Armed to Fish: Ranger Goes High Tech
When Sgt. Maj. Jamey Caldwell isn’t busy with his job in the U.S. Army Special Operations Command, he goes fishing.
He doesn’t just head off to the pond with a cane pole and a can of worms. Caldwell is a top tier sports fisherman, a bass angler aiming for a full-time pro career once his Army service is done.
He’s putting high tech training habits and skills he learned as a Ranger to use on the water, and he’s outfitted himself — and his bass boat — with space-age devices he uses to find the bass first.
On Thursday, he’ll be offering a free seminar at Bill Smith Ford, where they’ve cleared a showroom of cars just for the occasion.
There will be free food, lots of gear to check out, and expert high tech advice on hand from 5 to 9 p.m. on new ways to find and hook bass.
“The seminar I will give is titled ‘Bass Fishing Seasonal Patterns and Understanding Sonar,’” Caldwell said. “Topics covered will be current seasonal pattern for local bass — basic to advanced instruction on sonar — and include side and down imaging. I’ve got a projector with a PowerPoint and there’ll be a lot of me talking. I’m good at talking.”
He’s shown how there is science behind it that people can learn, along with a few tricks and skills.
“They can learn it, can go out there and catch fish,” he said. “I incorporate a lot of high-tech stuff into fishing, you know, with the satellite imagery and really get into the weeds on how sonar transducers and imaging stuff works. I think a lot of it came from the military, just my background and military training — how the military trained me to not learn how to use a piece of equipment, but all the ins and outs of it.”

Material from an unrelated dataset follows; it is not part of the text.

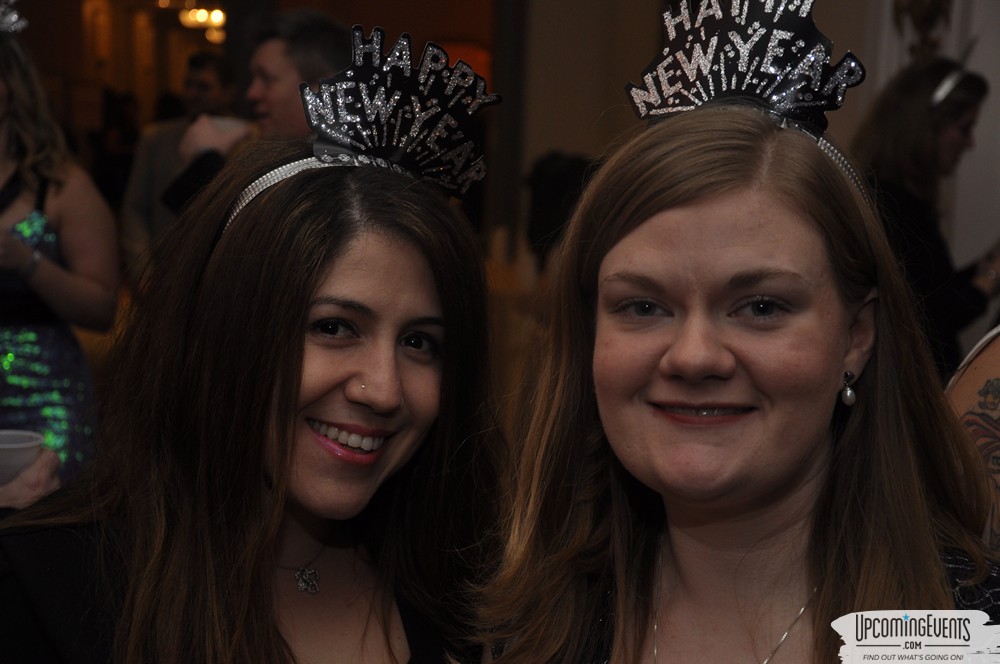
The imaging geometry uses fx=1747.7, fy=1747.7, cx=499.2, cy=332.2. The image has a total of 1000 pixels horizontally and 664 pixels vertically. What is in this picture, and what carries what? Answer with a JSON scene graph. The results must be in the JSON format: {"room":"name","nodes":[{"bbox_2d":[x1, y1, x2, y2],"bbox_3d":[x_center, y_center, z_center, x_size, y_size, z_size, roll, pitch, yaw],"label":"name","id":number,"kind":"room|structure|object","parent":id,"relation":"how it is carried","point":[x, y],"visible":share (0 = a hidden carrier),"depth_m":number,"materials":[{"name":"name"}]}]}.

Professional game fishers like Caldwell have sponsors just like stock car teams. Caldwell’s bass boat and pickup truck are both plastered with logos. His top sponsor currently is Armour, but there are many others large and small.

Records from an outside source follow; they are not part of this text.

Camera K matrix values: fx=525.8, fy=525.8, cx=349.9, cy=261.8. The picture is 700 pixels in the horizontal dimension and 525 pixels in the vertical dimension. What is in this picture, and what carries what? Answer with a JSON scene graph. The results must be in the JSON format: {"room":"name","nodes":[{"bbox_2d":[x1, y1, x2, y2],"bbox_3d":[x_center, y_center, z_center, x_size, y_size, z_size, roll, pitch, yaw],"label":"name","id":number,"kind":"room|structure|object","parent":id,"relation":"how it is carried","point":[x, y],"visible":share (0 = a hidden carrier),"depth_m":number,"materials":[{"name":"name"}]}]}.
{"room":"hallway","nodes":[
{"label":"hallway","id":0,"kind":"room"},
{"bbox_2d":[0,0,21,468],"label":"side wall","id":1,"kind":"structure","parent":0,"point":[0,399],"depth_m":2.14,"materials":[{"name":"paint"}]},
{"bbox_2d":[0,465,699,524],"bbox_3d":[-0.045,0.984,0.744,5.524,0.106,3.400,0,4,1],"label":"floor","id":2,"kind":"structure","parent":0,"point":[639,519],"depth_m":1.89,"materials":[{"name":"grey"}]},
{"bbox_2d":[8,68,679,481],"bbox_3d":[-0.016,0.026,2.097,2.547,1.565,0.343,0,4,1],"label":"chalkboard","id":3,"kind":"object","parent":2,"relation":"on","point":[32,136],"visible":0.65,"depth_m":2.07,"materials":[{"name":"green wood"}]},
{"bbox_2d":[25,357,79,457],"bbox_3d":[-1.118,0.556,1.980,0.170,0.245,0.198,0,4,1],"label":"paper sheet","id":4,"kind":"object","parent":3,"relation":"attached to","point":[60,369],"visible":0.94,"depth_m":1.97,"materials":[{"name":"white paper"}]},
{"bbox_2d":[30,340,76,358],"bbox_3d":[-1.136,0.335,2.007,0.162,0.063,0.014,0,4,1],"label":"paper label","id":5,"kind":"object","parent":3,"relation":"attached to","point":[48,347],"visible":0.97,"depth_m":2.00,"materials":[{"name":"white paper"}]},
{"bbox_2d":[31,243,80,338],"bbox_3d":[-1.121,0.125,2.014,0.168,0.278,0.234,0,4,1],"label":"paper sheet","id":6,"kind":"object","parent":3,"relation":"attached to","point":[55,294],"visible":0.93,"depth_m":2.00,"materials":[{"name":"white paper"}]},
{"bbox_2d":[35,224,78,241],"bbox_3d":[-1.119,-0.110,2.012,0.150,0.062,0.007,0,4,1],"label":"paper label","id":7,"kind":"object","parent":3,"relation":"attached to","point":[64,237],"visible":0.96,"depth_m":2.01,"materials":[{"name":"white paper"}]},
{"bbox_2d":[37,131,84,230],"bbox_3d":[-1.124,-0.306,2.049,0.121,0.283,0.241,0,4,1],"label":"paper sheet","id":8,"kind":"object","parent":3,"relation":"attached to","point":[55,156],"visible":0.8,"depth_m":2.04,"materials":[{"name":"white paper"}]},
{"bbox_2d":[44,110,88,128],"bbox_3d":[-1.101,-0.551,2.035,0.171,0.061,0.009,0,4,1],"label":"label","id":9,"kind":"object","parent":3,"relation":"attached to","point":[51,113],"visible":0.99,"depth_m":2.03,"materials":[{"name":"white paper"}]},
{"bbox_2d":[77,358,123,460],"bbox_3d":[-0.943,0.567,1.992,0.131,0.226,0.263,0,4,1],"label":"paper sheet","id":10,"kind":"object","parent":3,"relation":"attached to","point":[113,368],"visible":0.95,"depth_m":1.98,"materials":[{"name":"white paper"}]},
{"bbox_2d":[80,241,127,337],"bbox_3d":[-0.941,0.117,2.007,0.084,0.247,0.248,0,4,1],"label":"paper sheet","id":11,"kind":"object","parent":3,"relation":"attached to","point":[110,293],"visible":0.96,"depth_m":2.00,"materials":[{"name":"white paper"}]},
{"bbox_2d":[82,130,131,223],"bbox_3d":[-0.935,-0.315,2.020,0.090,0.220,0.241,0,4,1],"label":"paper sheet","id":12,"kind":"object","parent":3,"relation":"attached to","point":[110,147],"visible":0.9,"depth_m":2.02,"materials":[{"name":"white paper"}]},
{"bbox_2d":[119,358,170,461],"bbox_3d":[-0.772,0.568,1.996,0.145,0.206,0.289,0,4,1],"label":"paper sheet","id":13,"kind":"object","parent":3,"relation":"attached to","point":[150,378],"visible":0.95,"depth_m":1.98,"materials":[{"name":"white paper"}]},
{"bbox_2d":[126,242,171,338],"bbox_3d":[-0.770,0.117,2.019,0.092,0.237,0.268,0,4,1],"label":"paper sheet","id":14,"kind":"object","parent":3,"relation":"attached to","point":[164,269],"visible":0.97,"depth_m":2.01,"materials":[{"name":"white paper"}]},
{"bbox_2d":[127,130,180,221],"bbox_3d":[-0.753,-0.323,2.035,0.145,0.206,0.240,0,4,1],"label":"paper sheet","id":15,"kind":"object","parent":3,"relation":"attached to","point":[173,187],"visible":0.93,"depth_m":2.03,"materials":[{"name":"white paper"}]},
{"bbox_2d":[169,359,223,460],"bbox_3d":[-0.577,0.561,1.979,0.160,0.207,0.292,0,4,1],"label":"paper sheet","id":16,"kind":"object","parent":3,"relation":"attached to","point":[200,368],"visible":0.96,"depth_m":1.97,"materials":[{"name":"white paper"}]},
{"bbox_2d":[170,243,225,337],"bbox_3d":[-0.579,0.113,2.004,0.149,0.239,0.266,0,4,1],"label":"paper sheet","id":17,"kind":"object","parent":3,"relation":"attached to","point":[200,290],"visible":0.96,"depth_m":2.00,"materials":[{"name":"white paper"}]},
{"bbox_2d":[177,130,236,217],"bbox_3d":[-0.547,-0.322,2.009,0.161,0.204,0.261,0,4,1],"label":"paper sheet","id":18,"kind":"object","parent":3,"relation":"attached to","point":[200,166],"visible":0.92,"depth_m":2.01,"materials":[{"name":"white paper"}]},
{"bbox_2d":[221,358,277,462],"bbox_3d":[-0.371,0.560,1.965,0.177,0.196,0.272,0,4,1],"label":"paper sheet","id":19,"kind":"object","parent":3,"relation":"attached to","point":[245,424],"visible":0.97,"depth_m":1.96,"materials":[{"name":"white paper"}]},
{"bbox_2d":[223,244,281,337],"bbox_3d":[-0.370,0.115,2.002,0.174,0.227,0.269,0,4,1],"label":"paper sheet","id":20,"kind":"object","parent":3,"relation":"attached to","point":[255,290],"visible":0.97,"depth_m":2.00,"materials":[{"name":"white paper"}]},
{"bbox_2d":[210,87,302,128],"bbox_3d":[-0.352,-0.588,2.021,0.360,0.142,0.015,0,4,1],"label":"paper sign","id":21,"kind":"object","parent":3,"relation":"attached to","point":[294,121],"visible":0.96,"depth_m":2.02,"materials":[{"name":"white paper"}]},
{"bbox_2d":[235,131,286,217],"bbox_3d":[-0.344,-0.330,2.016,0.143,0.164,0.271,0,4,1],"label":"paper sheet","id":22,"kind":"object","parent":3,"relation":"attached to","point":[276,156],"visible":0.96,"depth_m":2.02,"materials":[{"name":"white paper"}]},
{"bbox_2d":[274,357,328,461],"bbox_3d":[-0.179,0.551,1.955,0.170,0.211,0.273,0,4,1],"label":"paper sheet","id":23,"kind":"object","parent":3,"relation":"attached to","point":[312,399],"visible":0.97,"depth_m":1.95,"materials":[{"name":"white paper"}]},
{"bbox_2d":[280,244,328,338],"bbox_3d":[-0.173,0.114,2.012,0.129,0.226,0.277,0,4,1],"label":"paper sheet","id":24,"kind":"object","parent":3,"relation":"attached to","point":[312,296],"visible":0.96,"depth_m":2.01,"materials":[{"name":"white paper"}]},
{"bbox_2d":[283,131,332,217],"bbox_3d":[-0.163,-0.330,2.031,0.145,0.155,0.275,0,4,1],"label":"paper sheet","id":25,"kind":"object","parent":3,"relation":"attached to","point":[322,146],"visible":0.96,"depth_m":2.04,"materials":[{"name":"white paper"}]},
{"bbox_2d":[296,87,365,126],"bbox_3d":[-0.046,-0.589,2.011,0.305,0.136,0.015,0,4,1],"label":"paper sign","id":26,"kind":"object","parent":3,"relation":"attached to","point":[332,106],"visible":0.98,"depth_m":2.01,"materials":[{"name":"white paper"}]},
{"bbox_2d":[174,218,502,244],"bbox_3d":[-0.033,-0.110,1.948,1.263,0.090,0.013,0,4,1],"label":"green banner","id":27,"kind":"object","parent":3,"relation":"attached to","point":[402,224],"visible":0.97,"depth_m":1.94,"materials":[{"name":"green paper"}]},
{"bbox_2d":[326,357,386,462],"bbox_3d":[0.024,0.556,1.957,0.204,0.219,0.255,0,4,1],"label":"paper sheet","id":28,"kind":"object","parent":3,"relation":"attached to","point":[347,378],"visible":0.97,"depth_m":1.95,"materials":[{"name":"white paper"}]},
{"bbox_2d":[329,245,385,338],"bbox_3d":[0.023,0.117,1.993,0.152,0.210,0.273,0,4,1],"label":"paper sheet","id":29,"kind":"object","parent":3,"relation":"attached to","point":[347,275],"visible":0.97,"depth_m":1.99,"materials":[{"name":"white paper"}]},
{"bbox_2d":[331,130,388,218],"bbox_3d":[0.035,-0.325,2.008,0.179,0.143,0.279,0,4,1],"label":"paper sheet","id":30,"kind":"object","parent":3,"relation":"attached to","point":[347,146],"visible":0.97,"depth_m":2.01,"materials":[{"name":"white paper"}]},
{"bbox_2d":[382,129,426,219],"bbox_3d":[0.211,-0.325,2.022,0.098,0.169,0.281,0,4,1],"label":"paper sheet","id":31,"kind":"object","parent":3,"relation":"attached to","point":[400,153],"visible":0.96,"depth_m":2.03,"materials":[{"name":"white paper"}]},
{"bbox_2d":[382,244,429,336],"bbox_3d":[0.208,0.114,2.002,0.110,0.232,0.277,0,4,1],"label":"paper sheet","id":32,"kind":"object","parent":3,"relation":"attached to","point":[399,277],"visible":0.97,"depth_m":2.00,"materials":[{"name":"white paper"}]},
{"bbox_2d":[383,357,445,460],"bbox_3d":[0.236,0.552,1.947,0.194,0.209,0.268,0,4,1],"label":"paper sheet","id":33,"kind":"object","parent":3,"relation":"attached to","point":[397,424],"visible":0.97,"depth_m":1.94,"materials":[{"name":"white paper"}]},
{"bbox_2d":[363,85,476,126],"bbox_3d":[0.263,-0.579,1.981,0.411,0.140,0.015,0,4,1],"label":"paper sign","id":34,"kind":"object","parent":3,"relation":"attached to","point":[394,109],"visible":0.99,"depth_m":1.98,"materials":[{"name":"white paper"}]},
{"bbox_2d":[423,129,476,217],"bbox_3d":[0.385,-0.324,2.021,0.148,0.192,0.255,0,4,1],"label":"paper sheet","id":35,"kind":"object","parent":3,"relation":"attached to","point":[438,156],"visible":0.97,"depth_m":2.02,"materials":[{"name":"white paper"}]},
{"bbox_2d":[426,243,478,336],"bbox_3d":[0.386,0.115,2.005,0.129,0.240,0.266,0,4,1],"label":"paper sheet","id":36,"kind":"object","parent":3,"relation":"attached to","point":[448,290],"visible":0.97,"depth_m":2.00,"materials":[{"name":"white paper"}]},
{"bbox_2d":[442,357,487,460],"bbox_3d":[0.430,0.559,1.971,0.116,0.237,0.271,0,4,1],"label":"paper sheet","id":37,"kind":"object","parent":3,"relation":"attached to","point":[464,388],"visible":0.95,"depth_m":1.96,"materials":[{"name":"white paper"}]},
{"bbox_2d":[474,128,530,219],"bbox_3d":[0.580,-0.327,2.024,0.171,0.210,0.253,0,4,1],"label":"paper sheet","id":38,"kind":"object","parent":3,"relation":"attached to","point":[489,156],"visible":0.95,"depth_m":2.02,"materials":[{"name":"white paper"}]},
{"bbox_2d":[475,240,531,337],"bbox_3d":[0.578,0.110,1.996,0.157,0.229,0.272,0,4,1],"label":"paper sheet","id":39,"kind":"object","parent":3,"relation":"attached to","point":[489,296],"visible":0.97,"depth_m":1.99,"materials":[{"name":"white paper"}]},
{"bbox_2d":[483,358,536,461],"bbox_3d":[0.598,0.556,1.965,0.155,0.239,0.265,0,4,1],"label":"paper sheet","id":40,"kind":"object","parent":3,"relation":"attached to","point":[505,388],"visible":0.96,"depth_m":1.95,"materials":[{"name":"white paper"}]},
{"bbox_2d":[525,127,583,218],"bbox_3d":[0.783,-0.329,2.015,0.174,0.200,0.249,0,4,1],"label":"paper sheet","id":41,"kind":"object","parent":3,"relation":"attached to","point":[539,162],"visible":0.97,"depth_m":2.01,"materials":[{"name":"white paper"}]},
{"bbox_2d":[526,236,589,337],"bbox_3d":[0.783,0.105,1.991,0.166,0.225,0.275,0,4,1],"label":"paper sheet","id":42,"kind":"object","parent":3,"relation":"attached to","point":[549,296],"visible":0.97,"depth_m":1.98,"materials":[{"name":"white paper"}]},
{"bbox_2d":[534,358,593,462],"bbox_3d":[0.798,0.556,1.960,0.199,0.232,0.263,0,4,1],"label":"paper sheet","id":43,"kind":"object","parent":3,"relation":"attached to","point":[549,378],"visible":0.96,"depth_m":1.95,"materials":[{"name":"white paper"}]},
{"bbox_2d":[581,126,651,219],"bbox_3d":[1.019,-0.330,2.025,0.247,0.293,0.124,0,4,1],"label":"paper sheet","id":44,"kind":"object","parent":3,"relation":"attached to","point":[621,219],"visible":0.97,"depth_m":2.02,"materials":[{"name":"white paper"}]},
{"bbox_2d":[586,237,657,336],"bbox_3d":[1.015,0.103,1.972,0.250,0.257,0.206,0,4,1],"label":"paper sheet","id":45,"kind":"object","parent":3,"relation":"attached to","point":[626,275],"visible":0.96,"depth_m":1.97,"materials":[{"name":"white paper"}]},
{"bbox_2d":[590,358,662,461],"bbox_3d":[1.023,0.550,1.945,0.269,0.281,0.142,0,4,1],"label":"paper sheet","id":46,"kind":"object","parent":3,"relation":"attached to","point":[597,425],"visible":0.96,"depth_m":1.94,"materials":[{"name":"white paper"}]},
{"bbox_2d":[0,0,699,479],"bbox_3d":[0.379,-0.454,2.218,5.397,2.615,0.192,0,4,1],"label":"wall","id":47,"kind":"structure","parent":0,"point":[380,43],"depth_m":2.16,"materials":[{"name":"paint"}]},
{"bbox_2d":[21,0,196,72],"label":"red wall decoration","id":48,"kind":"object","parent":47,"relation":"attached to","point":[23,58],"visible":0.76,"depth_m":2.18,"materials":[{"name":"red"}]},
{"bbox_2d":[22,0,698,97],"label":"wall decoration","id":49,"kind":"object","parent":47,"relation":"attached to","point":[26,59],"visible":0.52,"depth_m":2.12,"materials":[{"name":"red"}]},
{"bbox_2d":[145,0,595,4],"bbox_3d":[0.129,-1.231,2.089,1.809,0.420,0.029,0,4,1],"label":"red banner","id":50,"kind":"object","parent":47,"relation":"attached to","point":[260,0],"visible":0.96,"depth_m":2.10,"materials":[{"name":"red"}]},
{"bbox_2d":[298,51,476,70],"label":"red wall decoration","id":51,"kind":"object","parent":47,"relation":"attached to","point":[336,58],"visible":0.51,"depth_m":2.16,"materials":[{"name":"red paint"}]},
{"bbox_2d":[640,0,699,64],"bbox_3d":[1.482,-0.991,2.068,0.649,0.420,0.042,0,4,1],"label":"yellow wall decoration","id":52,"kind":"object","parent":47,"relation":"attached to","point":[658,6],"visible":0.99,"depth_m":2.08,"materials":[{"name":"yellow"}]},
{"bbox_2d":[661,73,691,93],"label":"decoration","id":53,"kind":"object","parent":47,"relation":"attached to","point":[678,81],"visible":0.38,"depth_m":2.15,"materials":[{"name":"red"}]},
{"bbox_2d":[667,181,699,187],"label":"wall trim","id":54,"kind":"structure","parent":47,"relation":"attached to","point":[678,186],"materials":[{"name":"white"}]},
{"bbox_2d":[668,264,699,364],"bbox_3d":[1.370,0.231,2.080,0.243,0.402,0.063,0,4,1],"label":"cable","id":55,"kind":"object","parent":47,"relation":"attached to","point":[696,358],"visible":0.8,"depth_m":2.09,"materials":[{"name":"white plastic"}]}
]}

Caldwell gave his bass boat a military name: “Armed to Fish.” He approaches fishing missions with the same attention to detail as military ones.
Sport fishing is big business and getting bigger. Hundreds of thousands of dollars can be at stake in big tournaments. Caldwell has made a big investment especially in sonar tracking equipment. Every edge helps get him to the right place at the right time, and the right time means finding fish faster and bigger.
“All these fish-finders have auto settings,” Caldwell said. “If you take one right out of the box and turn it on, it’s going to do what you need it to do. But if you tune it — fine tune it — you can find those fish. You can find those little nuances. You can buy a good camera, but the guy that wins the Pulitzer Prize for his photo doesn’t use the auto settings. He knows how to work and do everything that camera can do to get the best picture.
“I am doing the same thing on my fish finders, getting the best picture that I can by looking at all the settings and getting the bait fish that are on this tree, see kind of the size of the fish and know ‘OK, I can target that fish.’ All that was ingrained in me in the military.”
When something fails, he needs to know how to troubleshoot it. Knowing his gear — whether for fighting or fishing — means knowing how to fix it, how to set it up and fine tune it.
Caldwell, his wife, Stacey, and 3-year-old daughter, Payton, have lived at their Pinetop home ever since he moved from the Ranger battalion in Florida to U.S. Army Special Operations Command at Fort Bragg. His father lives next door.
He’s doing the Bill Smith Ford event as a fundraiser to benefit a local no-kill animal shelter, the Moore Humane Society. He’d gone to the dealership to look at F250 trucks and found himself discussing a sponsorship deal and then planning this seminar.
“It’s free,” he said. “All you have to do is show up May 3 at 5 p.m. We are going to have hot dogs and hamburgers. We’ll be cooking free food. Beverages. I have a lot of stuff donated from my sponsors — a lot of fishing gear, hats, T-shirts, poles, fishing line. We will raffle some things, hand out a bunch of stuff. All the money we make, my wife and I are going to buy food and donate it to the shelter.”
Caldwell and his wife met in high school and he joined the Army after graduation.
“We moved down south and have been here ever since, and we love it,” he said as he changed a line and explained what he was doing. “That line was old for me. It was put on a month ago. I tend to change out my line as often as I can. If I am in a multi-day tournament there are particular techniques I’m using, and I’ll change out my line at the end of each day. If you eliminate any of the variables — weak line, or a nick in a line, un-sharp hook — if you can take all those out, you are just bettering your chances. The last thing you want to do is hook into that four- or five-pounder that you need and lose it because of a simple maintenance thing. A $2 hook could easily cost you $10,000 or $20,000.”
Caldwell fished one smaller tournament last Friday on Jordan Lake, and he’s setting up for a major B.A.S.S. Open in June.